(Beginning of Data for the task)

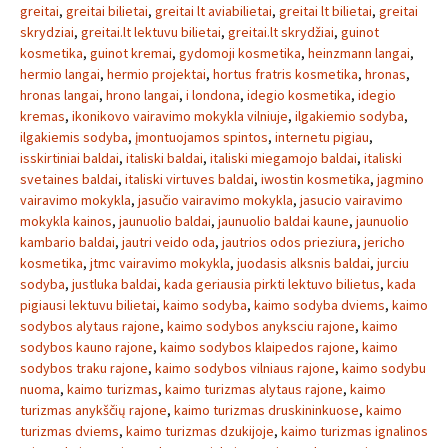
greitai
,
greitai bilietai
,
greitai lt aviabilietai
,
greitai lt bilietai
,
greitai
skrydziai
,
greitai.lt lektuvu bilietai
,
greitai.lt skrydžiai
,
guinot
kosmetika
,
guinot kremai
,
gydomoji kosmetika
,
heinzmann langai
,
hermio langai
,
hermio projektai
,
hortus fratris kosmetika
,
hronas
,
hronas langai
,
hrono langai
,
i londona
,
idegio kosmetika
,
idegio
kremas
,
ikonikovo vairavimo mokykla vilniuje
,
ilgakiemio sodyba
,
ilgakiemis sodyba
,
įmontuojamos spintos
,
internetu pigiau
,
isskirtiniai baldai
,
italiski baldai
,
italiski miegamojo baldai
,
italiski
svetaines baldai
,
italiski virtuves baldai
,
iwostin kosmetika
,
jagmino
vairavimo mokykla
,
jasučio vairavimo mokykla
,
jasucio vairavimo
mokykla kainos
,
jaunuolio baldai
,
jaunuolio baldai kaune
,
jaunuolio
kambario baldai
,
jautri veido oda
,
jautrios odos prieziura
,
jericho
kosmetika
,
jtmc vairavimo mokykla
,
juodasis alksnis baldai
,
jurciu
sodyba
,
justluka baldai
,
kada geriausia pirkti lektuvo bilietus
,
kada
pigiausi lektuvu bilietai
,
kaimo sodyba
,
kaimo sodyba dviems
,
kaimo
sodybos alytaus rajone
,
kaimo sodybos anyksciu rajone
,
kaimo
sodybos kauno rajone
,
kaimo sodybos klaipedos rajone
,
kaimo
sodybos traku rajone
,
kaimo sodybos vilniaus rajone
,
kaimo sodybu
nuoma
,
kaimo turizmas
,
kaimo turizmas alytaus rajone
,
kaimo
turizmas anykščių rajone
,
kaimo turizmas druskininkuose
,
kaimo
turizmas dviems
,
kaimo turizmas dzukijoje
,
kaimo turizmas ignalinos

(End of Data for the task)
(Beginning of Data for the task)

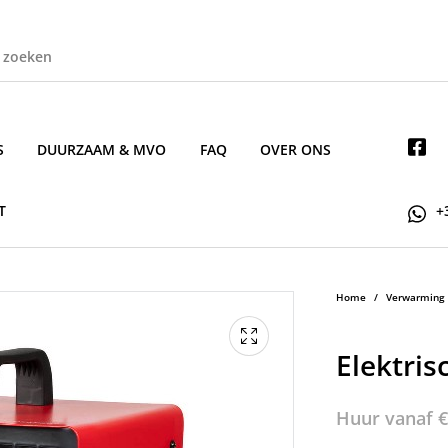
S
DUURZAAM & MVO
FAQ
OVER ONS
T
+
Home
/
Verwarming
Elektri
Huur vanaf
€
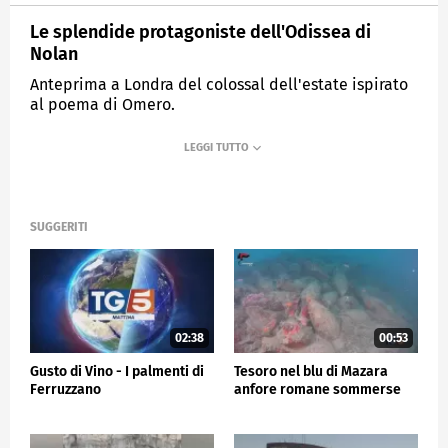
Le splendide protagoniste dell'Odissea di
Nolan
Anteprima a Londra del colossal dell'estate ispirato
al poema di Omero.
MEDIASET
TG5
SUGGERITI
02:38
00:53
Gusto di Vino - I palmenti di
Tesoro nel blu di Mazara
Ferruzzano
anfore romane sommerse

(End of Data for the task)

* Exercise objective
Could you rewrite the rows starting at the line that has "Le splendide protagoniste dell'Odissea di" and stopping after the line that has "anfore romane sommerse", swapping "Londra" for "Roma" and leaving everything else unchanged?

* Response for this exercise
Le splendide protagoniste dell'Odissea di
Nolan
Anteprima a Roma del colossal dell'estate ispirato
al poema di Omero.
MEDIASET
TG5
SUGGERITI
02:38
00:53
Gusto di Vino - I palmenti di
Tesoro nel blu di Mazara
Ferruzzano
anfore romane sommerse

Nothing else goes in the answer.